WORK TO COMPLETE:
• a. In the passage on training the well models, reproduce the part from "We trained a" to "13 temporal features.", substituting "Adam" for "ADAM".
• b. Carry on the passage on training the well models, beginning right after its last sentence.

TEXT TO READ:
^^^^^^^^
We trained a model for each well using the same model architecture; a multi-layer perceptron (MLP) model with two hidden layers of widths of 50 and 100 nodes for the 1st and 2nd layers, respectively. We used L2 regularization to reduce the effects of irrelevant features and 20% dropout between the layers to prevent over-fitting [34]. We optimized our model with ADAM: a commonly used adaptive optimization algorithm that works by calculating the first and second moments of the gradients and also controls the learning rate [34]. For each model, we trained on the measured data at the target well using 19–25 features. The model features consist of 5–11 well features, 1 prior feature, and 13 temporal features.

For any given well, we had limited target data; this meant that it WAS impractical to use an 80–20 testing/training split to estimate errors. To address this lack of data, we used a K-fold cross-validation with 5 folds [35]. K-fold cross-validation works by splitting the data into five groups, each containing a similar number of sequential observations, with 1/5 of the data reserved for testing in each fold. Each fold is sequentially used for testing, with the remaining folds used for training and validation. We computed the error metrics for each fold, then averaged over each of the 5 folds to obtain our overall error metrics.
^^^^^^^^
RECORD EXTRACTS:
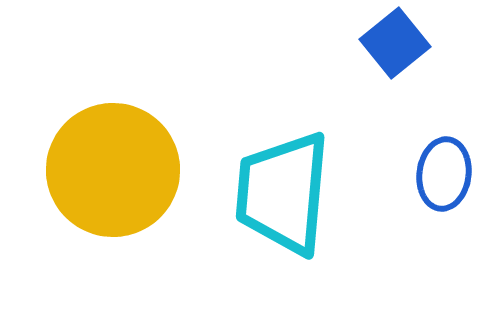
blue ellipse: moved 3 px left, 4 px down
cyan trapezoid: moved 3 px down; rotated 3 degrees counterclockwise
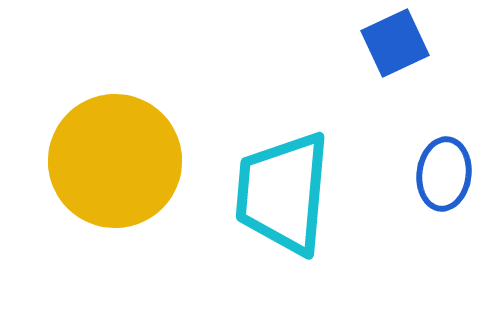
blue square: rotated 14 degrees clockwise
yellow circle: moved 2 px right, 9 px up
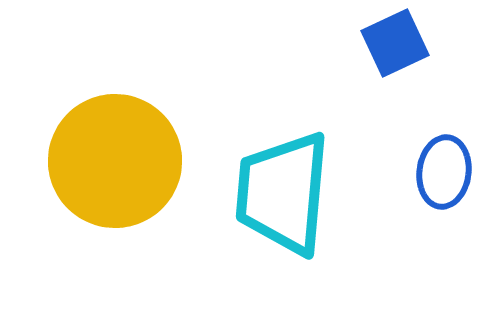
blue ellipse: moved 2 px up
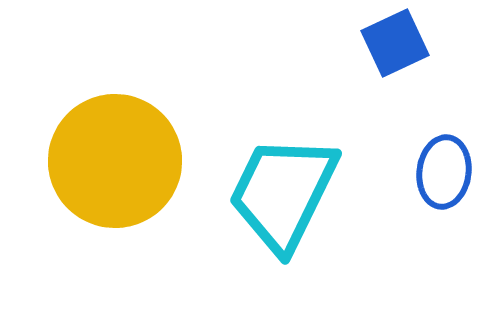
cyan trapezoid: rotated 21 degrees clockwise
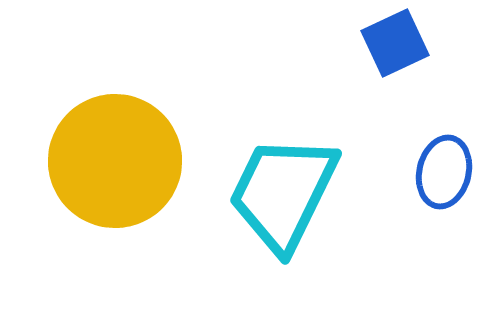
blue ellipse: rotated 6 degrees clockwise
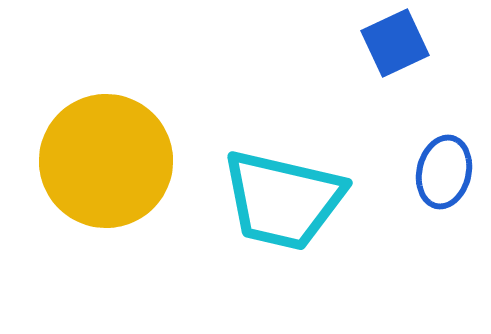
yellow circle: moved 9 px left
cyan trapezoid: moved 7 px down; rotated 103 degrees counterclockwise
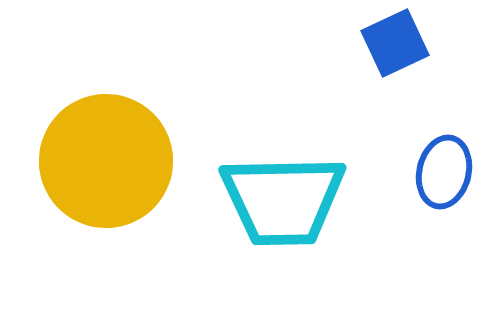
cyan trapezoid: rotated 14 degrees counterclockwise
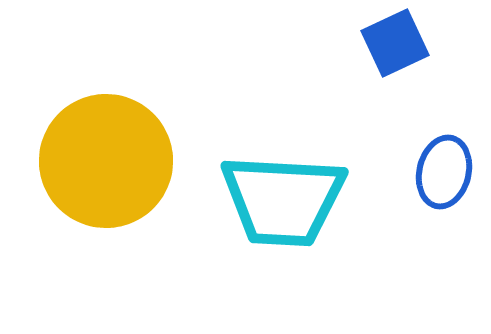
cyan trapezoid: rotated 4 degrees clockwise
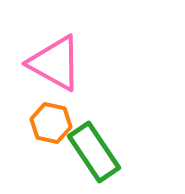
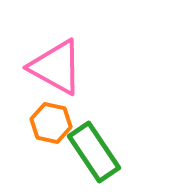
pink triangle: moved 1 px right, 4 px down
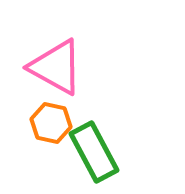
green rectangle: rotated 6 degrees clockwise
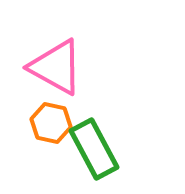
green rectangle: moved 3 px up
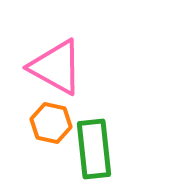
green rectangle: rotated 22 degrees clockwise
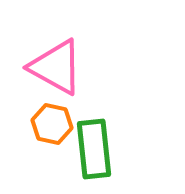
orange hexagon: moved 1 px right, 1 px down
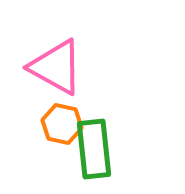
orange hexagon: moved 10 px right
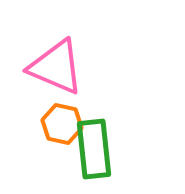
^^^^^^^^
EXERCISE ANSWERS:
• a.
We trained a model for each well using the same model architecture; a multi-layer perceptron (MLP) model with two hidden layers of widths of 50 and 100 nodes for the 1st and 2nd layers, respectively. We used L2 regularization to reduce the effects of irrelevant features and 20% dropout between the layers to prevent over-fitting [34]. We optimized our model with Adam: a commonly used adaptive optimization algorithm that works by calculating the first and second moments of the gradients and also controls the learning rate [34]. For each model, we trained on the measured data at the target well using 19–25 features. The model features consist of 5–11 well features, 1 prior feature, and 13 temporal features.

• b.
We utilized the average number of epochs for each fold determined through K-fold validation to train a final model on all the available data. This method enabled us to leverage all the available data for training while still comprehending our error metrics and appropriately selecting the model parameters. We implemented the models using the Python programing language with the TensorFlow package [36,37].

2.3.1. Well Feature Selection

For each well in the IRM method, we selected a subset of neighboring wells from the input dataset to use as model features for training. These wells can be from the initial satellite imputation in the first iterative step or a previous iteration in subsequent steps. The objective of selecting the feature wells was to identify wells that were correlated to the target well. This allowed our IRM model to refine the accuracy of imputation for the target well based on spatial correlations within an aquifer.

We started the feature selection process by computing a correlation metric we call

R_{w}^{2}

between the target well and every feature well in the aquifer. We define

R_{w}^{2}

as a combination of the Pearson correlation coefficient (

r^{2}

) and the normalized physical distance (d) between the target well and the feature well using a correlation weight (

w_{c})

as shown in Equation (5). We used

R_{w}^{2}

to identify wells that exhibited similar usage patterns, mostly represented by the data correlation (

r^{2}

), and that experience similar environments such as local climate, water demand, or any isolated regional events, mostly represented by the physical distance (d), that could affect groundwater availability.

R_{w}^{2} = w_{c} r^{2} - (1 - w_{c}) (1 - d)

(5)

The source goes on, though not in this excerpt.